Fears grow that lenders may start to raise mortgage rates if Rachel Reeves fiddles with Britains debt figures
Mortgage rates could rise again in the coming weeks, delivering a fresh blow to homeowners if Rachel Reeves fiddles with Britain’s debt figures.
Mortgage rates could rise again in the coming weeks, delivering a fresh blow to homeowners if Rachel Reeves fiddles with Britain’s debt figures.
Falls in mortgage rates are expected to come to an ‘abrupt halt’ this week as lenders reassess the risk of a rising cost of borrowing following the Chancellor’s Budget on October 30 and growing tensions in the Middle East.

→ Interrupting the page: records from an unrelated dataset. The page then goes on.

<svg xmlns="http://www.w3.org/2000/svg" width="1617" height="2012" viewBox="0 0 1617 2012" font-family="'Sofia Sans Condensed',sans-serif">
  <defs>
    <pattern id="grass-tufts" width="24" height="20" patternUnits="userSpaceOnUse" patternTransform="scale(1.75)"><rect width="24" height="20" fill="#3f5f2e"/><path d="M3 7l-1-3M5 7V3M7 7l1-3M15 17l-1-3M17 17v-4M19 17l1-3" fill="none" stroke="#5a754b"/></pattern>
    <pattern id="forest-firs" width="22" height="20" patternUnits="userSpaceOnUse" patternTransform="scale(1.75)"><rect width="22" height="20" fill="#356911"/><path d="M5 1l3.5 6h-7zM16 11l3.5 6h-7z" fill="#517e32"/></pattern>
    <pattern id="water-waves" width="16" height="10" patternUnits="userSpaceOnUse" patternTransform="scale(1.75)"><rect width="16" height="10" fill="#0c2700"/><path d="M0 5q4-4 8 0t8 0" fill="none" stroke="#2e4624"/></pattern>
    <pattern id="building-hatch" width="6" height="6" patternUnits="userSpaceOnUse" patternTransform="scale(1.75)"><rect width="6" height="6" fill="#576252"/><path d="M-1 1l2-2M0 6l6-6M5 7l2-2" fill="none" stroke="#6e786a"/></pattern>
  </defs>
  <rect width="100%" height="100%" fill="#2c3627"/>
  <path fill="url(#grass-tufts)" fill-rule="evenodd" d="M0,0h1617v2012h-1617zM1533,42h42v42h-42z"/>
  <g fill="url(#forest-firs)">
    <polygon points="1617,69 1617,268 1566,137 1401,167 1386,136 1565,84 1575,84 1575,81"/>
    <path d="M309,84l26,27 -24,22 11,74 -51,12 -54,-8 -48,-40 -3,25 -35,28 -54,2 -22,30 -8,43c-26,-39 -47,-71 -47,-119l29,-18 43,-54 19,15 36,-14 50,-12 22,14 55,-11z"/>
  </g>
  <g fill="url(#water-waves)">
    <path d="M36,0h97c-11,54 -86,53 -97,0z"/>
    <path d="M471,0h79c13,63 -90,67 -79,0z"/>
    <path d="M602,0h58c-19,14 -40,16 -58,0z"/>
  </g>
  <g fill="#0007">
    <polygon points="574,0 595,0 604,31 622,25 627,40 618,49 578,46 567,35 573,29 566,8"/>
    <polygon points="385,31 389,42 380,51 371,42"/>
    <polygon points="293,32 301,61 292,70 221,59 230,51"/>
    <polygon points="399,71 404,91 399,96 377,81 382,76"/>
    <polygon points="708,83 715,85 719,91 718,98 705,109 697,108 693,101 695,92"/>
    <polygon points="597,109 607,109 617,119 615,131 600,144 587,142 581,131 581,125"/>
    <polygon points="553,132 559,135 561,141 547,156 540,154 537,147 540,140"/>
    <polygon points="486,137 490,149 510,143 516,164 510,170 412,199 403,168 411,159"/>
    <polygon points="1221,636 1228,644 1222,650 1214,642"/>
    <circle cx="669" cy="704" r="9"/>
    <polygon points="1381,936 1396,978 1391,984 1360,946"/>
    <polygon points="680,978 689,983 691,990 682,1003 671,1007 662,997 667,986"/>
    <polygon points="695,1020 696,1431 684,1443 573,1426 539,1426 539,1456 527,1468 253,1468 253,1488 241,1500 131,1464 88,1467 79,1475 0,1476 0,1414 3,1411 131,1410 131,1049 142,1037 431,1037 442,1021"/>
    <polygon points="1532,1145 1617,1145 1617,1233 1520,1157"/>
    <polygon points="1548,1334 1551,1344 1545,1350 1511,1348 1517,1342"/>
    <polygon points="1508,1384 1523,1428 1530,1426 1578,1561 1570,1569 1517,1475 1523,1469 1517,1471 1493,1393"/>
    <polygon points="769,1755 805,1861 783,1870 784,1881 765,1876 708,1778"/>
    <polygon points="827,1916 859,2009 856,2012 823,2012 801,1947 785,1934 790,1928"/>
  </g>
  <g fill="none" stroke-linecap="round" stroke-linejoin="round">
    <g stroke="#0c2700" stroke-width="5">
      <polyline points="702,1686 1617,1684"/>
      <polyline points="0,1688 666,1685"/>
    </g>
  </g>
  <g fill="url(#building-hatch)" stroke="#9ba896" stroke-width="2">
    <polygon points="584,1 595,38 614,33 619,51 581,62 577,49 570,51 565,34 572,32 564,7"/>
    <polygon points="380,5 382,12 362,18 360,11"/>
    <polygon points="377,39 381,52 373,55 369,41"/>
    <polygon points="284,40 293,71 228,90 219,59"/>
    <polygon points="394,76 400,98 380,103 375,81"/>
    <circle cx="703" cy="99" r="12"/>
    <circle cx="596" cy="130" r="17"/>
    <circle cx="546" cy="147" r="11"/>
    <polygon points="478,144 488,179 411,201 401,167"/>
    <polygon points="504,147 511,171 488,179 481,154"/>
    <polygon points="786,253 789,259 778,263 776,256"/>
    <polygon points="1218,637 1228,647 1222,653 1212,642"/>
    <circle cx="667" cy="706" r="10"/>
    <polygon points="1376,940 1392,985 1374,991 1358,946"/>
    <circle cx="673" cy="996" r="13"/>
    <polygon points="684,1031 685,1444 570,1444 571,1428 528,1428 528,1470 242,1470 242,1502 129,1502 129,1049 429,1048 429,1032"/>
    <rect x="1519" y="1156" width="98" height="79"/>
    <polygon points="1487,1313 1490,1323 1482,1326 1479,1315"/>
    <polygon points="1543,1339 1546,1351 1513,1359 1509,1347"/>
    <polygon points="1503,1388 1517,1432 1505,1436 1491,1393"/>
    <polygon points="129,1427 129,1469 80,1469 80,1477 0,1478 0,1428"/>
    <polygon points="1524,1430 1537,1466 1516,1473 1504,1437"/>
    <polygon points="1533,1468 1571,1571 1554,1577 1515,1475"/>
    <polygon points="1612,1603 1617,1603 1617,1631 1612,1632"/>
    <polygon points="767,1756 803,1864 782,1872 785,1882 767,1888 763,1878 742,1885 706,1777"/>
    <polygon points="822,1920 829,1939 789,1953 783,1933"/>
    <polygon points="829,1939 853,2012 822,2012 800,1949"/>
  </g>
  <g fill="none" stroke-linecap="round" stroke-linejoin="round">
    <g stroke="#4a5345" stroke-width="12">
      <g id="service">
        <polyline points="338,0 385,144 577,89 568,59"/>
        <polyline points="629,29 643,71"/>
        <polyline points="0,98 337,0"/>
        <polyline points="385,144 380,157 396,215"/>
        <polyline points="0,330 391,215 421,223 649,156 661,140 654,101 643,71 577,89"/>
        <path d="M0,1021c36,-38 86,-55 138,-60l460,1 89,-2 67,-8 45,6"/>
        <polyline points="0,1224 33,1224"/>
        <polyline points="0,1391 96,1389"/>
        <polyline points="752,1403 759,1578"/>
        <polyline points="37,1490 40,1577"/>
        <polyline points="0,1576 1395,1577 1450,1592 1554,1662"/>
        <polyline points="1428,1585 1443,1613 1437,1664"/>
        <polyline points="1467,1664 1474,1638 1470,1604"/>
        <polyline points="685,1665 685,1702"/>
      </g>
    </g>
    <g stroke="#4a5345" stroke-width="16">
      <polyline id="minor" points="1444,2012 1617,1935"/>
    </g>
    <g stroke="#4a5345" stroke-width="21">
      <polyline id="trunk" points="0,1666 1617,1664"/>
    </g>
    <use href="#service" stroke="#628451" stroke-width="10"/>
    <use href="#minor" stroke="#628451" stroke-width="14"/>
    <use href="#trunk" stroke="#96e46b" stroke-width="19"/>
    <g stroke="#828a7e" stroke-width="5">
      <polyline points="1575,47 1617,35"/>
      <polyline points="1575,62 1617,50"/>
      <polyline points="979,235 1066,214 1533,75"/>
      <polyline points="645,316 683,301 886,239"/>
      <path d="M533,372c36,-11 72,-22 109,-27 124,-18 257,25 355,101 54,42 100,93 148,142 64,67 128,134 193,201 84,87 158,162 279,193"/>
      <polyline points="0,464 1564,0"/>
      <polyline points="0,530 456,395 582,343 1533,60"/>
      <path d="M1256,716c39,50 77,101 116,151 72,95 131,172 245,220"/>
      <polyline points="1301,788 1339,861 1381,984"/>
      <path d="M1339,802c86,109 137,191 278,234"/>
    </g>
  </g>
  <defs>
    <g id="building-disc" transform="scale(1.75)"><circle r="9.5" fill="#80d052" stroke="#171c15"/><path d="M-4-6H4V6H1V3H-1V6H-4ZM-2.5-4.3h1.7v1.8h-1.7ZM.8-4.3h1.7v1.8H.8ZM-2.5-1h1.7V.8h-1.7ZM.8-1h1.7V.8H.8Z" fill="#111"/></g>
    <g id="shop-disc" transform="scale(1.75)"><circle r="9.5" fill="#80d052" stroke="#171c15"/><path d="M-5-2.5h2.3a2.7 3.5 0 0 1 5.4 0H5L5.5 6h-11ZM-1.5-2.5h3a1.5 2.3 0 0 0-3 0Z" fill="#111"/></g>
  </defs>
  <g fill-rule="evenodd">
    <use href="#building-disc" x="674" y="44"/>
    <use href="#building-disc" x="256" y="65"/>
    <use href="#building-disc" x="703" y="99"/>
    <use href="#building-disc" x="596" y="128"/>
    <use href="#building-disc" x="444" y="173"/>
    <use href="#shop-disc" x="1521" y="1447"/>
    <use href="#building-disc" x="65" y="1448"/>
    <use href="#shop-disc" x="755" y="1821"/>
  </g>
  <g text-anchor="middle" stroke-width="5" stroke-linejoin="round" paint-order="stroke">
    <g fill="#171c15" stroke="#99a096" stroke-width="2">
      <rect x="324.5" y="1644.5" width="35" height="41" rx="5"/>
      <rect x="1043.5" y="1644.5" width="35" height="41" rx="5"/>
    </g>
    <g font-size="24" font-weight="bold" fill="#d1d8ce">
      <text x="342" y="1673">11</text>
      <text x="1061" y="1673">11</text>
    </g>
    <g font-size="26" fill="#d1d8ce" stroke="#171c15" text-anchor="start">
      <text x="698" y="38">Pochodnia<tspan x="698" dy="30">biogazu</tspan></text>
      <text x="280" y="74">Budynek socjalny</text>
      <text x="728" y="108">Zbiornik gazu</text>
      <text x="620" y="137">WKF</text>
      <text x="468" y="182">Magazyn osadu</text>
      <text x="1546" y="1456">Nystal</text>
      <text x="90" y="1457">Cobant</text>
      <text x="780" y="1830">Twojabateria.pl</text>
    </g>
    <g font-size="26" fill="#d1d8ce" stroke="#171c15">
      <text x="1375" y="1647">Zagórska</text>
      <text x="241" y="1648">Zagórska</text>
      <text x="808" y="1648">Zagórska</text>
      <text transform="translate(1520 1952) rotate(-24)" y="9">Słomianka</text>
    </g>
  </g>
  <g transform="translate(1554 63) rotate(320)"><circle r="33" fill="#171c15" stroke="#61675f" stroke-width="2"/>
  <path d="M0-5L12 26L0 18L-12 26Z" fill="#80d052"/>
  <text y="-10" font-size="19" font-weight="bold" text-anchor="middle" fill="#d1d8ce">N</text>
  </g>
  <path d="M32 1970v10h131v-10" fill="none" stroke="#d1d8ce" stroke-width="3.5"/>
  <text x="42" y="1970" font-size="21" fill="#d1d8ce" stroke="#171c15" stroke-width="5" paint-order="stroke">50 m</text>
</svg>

Concern from global investors that Labour will fund investment with higher debt has begun to spook lenders.
Ms Reeves has signalled she will push ahead with plans to borrow money to invest in infrastructure despite the rising cost of government debt.
Mortgage rates could rise again in the coming weeks, delivering a fresh blow to homeowners if Rachel Reeves fiddles with Britain’s debt figures
Smaller banks and building societies have already started to hike their rates, with Coventry Building Society increasing rates from tomorrow.

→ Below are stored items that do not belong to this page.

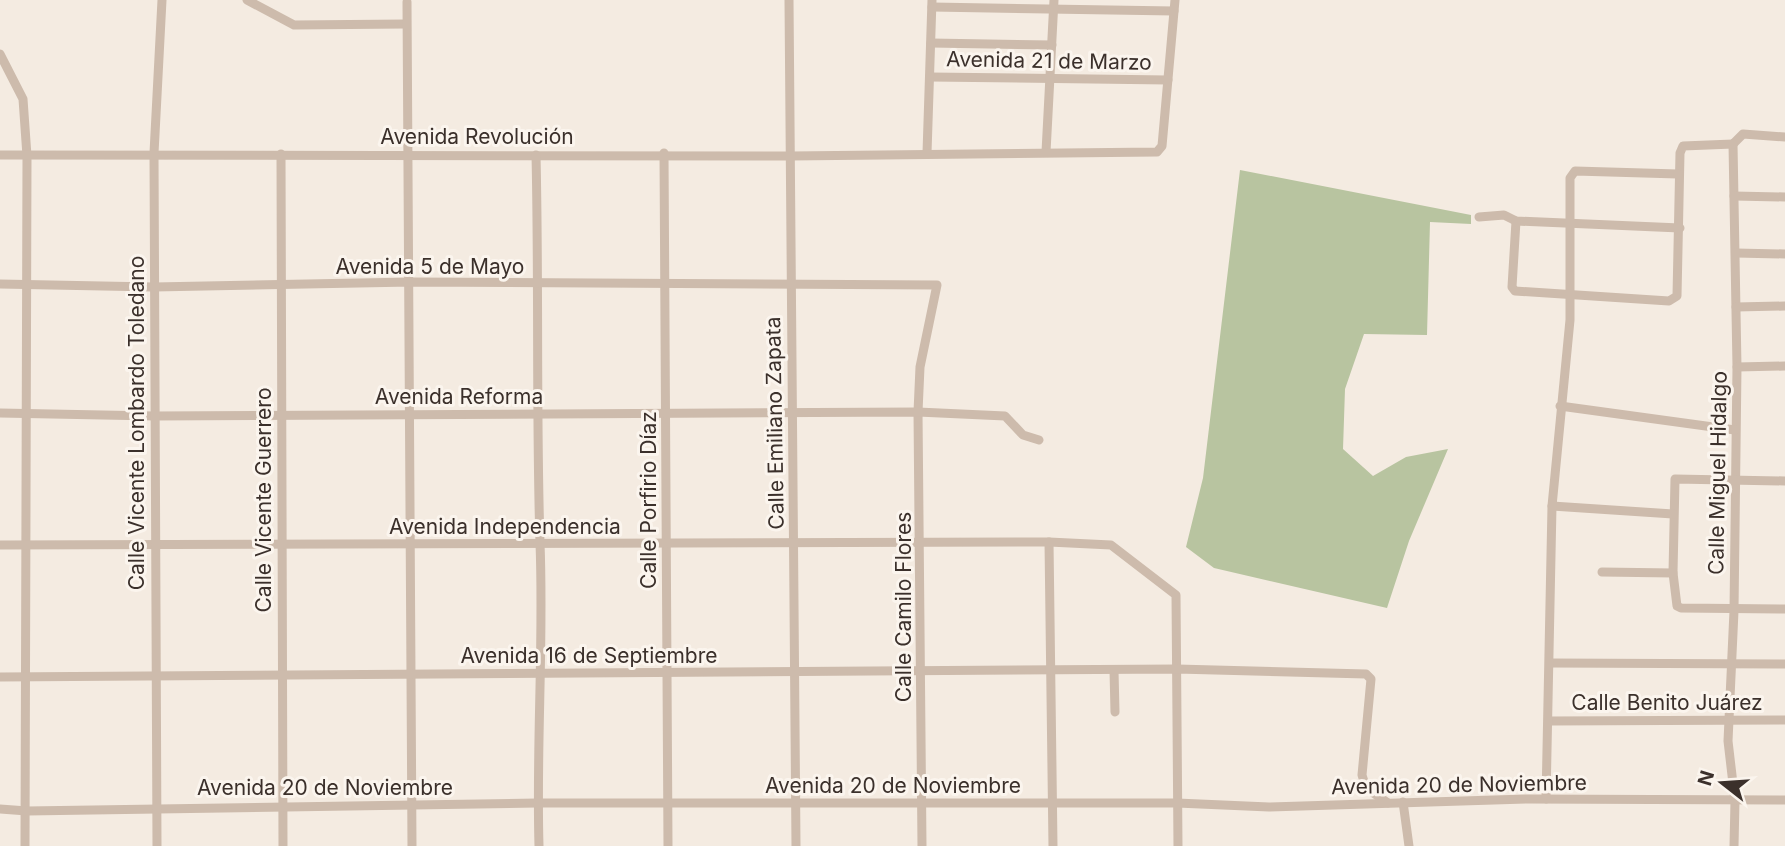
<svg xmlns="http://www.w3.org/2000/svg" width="1785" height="846" font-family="Inter,sans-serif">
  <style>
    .green { fill: #b8c4a0 }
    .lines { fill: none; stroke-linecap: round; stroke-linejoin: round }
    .street { stroke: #cdbbac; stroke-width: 9 }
    .labels { text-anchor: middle; stroke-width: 6; stroke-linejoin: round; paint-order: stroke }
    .street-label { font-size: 21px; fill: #3b302b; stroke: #fbf5ee }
  </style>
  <rect width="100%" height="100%" fill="#f4ebe1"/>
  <polygon class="green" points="1240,170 1471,215 1471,224 1430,222 1427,335 1364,334 1345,389 1343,449 1373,476 1406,457 1448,449 1409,541 1387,608 1214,568 1186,547 1203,478"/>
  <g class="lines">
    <g class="street">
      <polyline points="247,0 294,25 405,24"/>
      <polyline points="789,0 796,846"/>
      <polyline points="407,2 412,846"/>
      <polyline points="932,7 1174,11"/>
      <polyline points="931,43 1052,45"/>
      <polyline points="0,54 23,99 27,156 25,846"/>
      <polyline points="930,77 1168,80"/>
      <polyline points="1733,144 1737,367 1734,611 1728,741 1735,801 1734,846"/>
      <polyline points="1733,144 1743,134 1785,137"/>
      <polyline points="1046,152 1054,0"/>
      <polyline points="664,153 668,846"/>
      <polyline points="927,153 932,0"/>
      <polyline points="281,154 283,846"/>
      <polyline points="0,155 791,156 1157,152 1162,146 1175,0"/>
      <path d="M536,155C539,285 536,414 540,543C544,644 536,745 539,846"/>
      <polyline points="1734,196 1785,197"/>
      <polyline points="1479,217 1504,215 1516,221 1680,228"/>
      <polyline points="1516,221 1512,287 1515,291 1669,301 1677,296 1680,153 1683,146 1733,144"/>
      <polyline points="1736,253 1785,254"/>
      <polyline points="0,284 154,287 411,282 937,285 920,367 918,412 922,846"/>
      <polyline points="1736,307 1785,306"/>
      <polyline points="1737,367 1785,366"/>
      <polyline points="1560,406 1735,430"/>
      <polyline points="0,413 154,416 918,412 1005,416 1023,435 1039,440"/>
      <polyline points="1785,481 1675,479 1673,573 1677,606 1681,608 1785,609"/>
      <polyline points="1552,506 1673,514"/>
      <polyline points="1049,542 1053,846"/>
      <polyline points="0,545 1049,542 1111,545 1176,595 1178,846"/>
      <polyline points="1602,572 1673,573"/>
      <polyline points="1550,663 1785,664"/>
      <polyline points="1114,670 1115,712"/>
      <polyline points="0,677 1177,669 1366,674 1371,679 1362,775 1366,788 1388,803"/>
      <polyline points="1550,721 1785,720"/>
      <polyline points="1546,799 1552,506 1570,320 1570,178 1575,171 1678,174"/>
      <polyline points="1403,802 1409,846"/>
      <polyline points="0,809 27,811 537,803 1177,803 1269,807 1526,799 1785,800"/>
      <polyline points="157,846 154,153 162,0"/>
    </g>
  </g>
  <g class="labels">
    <g class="street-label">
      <text transform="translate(1049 61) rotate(1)" y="7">Avenida 21 de Marzo</text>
      <text x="477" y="144">Avenida Revolución</text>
      <text x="430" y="274">Avenida 5 de Mayo</text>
      <text x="459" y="404">Avenida Reforma</text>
      <text transform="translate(137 423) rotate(-90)" y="7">Calle Vicente Lombardo Toledano</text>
      <text transform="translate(775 423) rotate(-91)" y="7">Calle Emiliano Zapata</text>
      <text transform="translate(1718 473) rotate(-89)" y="7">Calle Miguel Hidalgo</text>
      <text transform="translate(264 500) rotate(-90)" y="7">Calle Vicente Guerrero</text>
      <text transform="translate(649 500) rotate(-90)" y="7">Calle Porfirio Díaz</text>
      <text x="505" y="534">Avenida Independencia</text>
      <text transform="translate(904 607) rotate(-90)" y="7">Calle Camilo Flores</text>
      <text x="589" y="663">Avenida 16 de Septiembre</text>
      <text x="1667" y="710">Calle Benito Juárez</text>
      <text transform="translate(1459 785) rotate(-1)" y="7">Avenida 20 de Noviembre</text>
      <text x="893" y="793">Avenida 20 de Noviembre</text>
      <text x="325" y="795">Avenida 20 de Noviembre</text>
    </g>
  </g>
  <g transform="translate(1722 783) rotate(287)" stroke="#fbf5ee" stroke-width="5" paint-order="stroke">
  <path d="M0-5L12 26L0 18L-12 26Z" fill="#3b302b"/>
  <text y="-10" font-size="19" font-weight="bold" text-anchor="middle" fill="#3b302b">N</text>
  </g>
</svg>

Specialist lenders Keystone and Aldermore announced rate increases and axed certain deals earlier this week, while the Co-operative Bank will withdraw some of its most generous rates tonight.
This could dash the hopes of hundreds of thousands of homeowners with fixed-rate deals due to end in the final few months of the year who were hoping to roll on to lower rates.
Lenders had been slashing mortgage rates since the Bank of England cut interest rates in August.
The current base rate is 5 per cent, after months at 5.25 per cent — which was the highest level for 16 years.
Borrowing costs have also been pushed higher by suggestions the Bank of England will cut interest rates only slowly.
Brokers have warned that more lenders could begin to push rates higher once again over the coming weeks.
David Hollingworth, of broker L&C Mortgages, said: ‘The mortgage market has seen rates falling in recent months but that may be coming to an abrupt halt.
‘Fixed-rate pricing depends on what the market anticipates may happen to interest rates and uncertainty over the forthcoming Budget, mixed messages from the Bank of England and global unrest is pushing costs back up for lenders.’
Swap rates — which are used by lenders to manage interest rate risk and price mortgage deals — have ticked upwards.
Mark Scott, of Positive Advisers, said: ‘It may get a lot worse before it settles down again if Rachel Reeves spooks the market with planned changes to the government borrowing rules.
‘Mainstream lenders will have to price upwards to follow those lenders more dependent on the wholesale money markets.’
Brokers are urging prospective buyers and remortgaging homeowners to secure a rate now.